Required action:
Write out the lines from the first one through the line containing "Phosphorus, P", including both, exactly as they appear.

Input material:
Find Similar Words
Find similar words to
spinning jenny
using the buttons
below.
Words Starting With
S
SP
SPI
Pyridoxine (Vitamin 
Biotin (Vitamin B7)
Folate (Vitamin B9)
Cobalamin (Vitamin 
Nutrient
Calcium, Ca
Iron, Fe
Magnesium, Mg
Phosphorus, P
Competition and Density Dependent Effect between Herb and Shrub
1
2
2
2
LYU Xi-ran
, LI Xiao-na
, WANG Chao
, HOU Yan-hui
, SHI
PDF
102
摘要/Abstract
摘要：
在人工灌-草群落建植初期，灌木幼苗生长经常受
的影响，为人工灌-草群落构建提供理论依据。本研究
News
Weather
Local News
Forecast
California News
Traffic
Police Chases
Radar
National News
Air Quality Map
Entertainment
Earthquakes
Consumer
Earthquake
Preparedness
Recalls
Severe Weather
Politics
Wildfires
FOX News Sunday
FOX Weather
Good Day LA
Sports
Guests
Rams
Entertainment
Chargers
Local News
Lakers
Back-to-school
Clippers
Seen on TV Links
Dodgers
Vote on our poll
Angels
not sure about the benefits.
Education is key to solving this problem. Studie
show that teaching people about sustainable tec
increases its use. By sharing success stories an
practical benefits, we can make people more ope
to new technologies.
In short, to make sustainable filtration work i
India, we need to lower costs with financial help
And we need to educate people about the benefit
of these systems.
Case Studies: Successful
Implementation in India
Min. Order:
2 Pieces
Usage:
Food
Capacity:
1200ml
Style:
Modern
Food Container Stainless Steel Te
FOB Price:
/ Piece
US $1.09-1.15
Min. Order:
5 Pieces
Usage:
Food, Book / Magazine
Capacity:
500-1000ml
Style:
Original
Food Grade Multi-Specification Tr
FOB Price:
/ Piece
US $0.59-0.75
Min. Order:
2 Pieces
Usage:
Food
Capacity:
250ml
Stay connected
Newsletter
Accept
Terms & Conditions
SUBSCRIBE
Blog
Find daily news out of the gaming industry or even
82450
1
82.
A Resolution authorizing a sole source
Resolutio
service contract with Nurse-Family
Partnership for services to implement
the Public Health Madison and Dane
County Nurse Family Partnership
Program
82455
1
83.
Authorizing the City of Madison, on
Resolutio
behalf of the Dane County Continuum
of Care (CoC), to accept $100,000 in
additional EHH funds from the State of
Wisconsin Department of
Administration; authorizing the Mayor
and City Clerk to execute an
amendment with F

Response to the task:
Find Similar Words
Find similar words to
spinning jenny
using the buttons
below.
Words Starting With
S
SP
SPI
Pyridoxine (Vitamin 
Biotin (Vitamin B7)
Folate (Vitamin B9)
Cobalamin (Vitamin 
Nutrient
Calcium, Ca
Iron, Fe
Magnesium, Mg
Phosphorus, P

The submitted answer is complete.